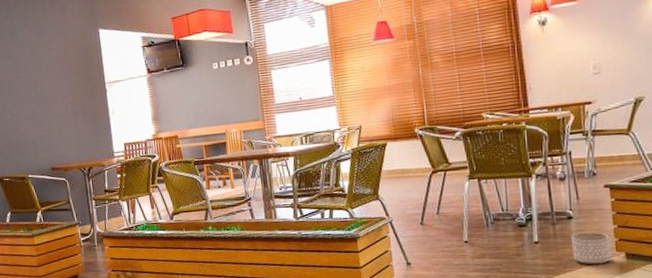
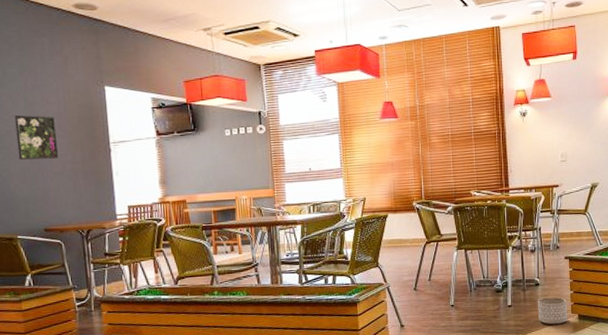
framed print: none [22,61,61,104] -> present [14,114,59,160]

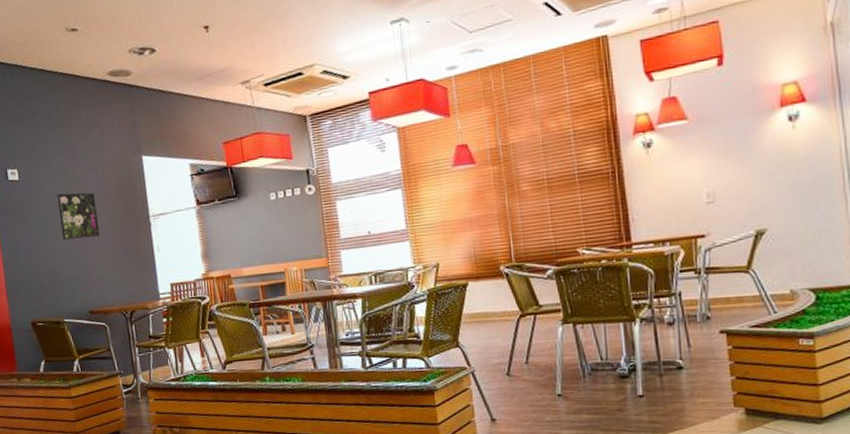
planter: present [538,297,568,325] -> none [682,384,729,422]

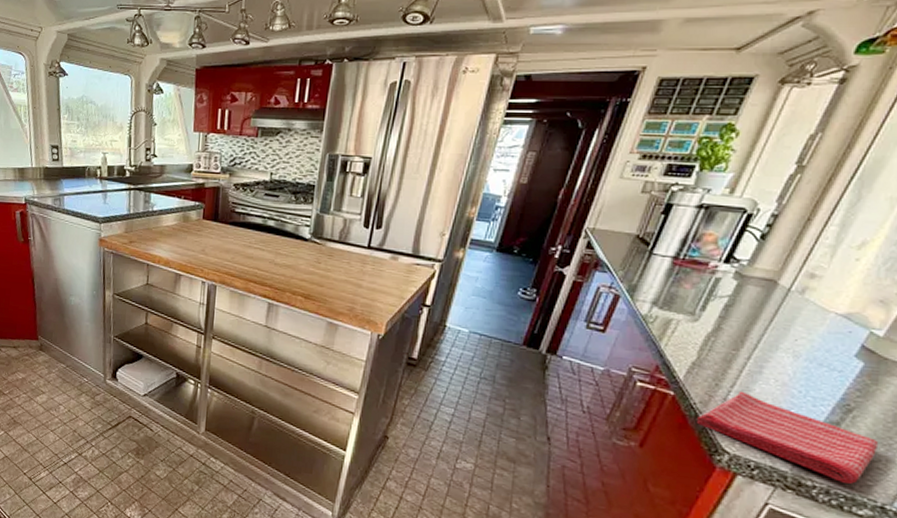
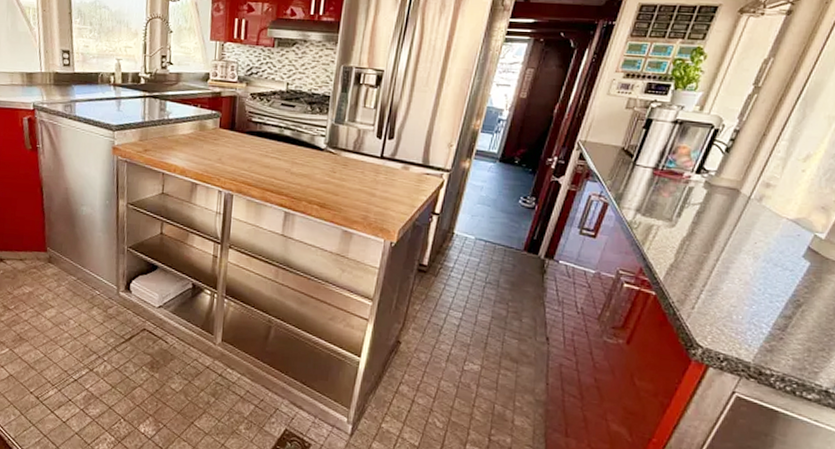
dish towel: present [697,390,879,484] -> none [675,290,823,371]

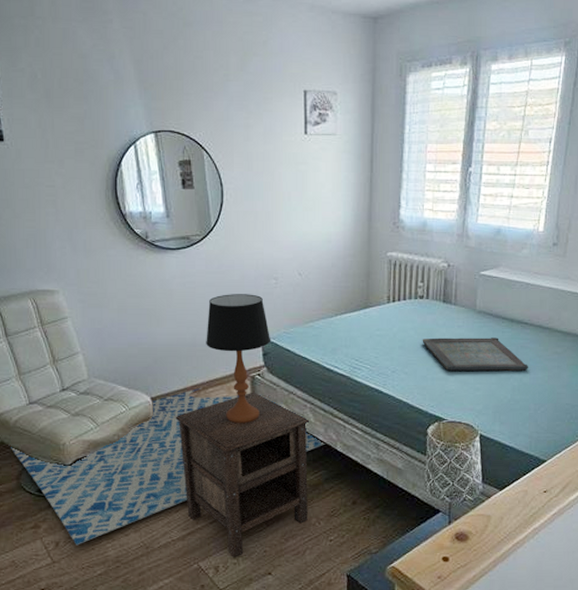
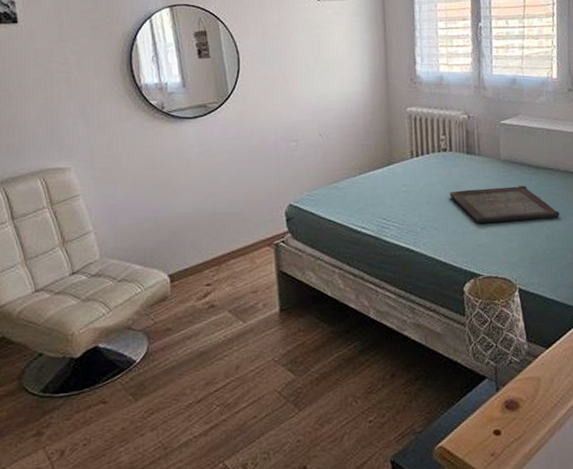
rug: present [8,387,327,546] -> none [10,259,359,453]
nightstand: present [175,392,309,557] -> none [195,260,344,451]
table lamp: present [206,294,271,424] -> none [226,158,295,297]

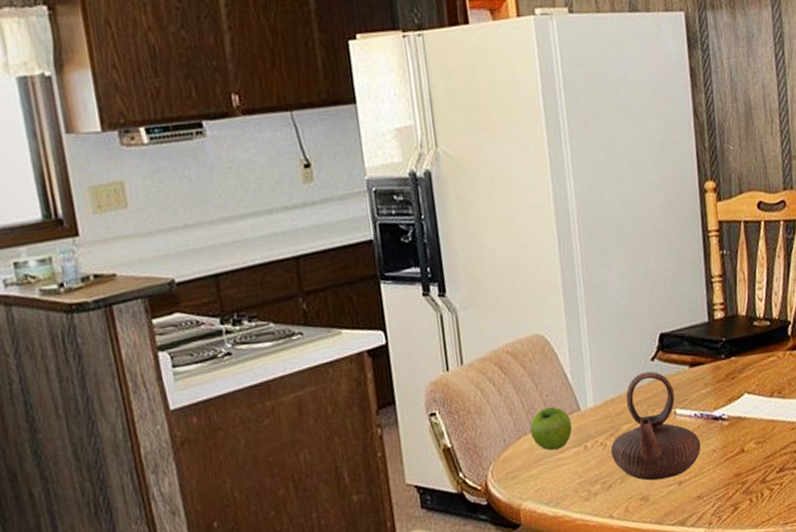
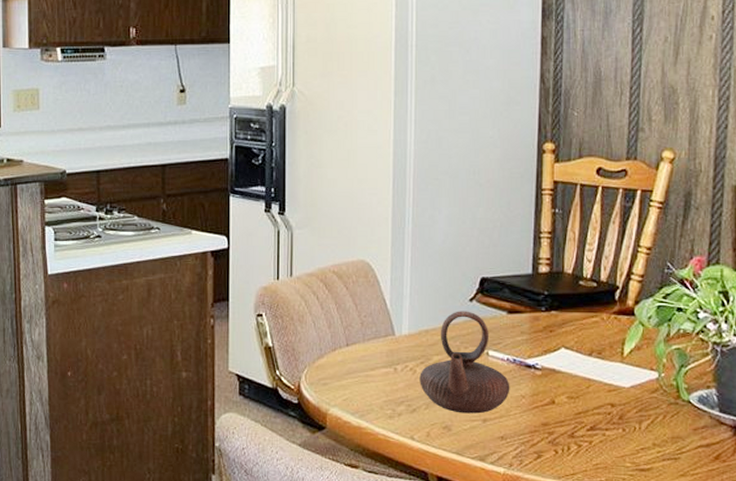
fruit: present [529,406,573,451] -> none [345,326,385,367]

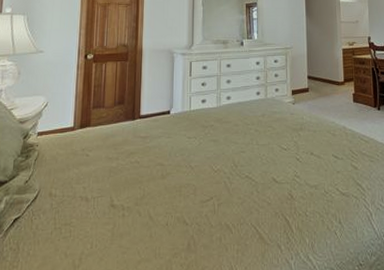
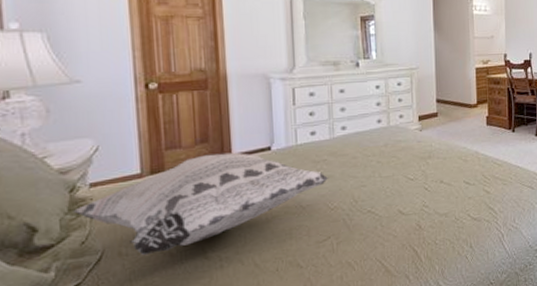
decorative pillow: none [23,114,215,198] -> present [73,152,329,256]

▶ **THE PROBLEM**: The required output is the lines from the one containing "fruit: present [529,406,573,451]" through the end of the data, printed exactly, with no pictures.

▶ **EXERCISE RESPONSE**:
fruit: present [529,406,573,451] -> none [345,326,385,367]

decorative pillow: none [23,114,215,198] -> present [73,152,329,256]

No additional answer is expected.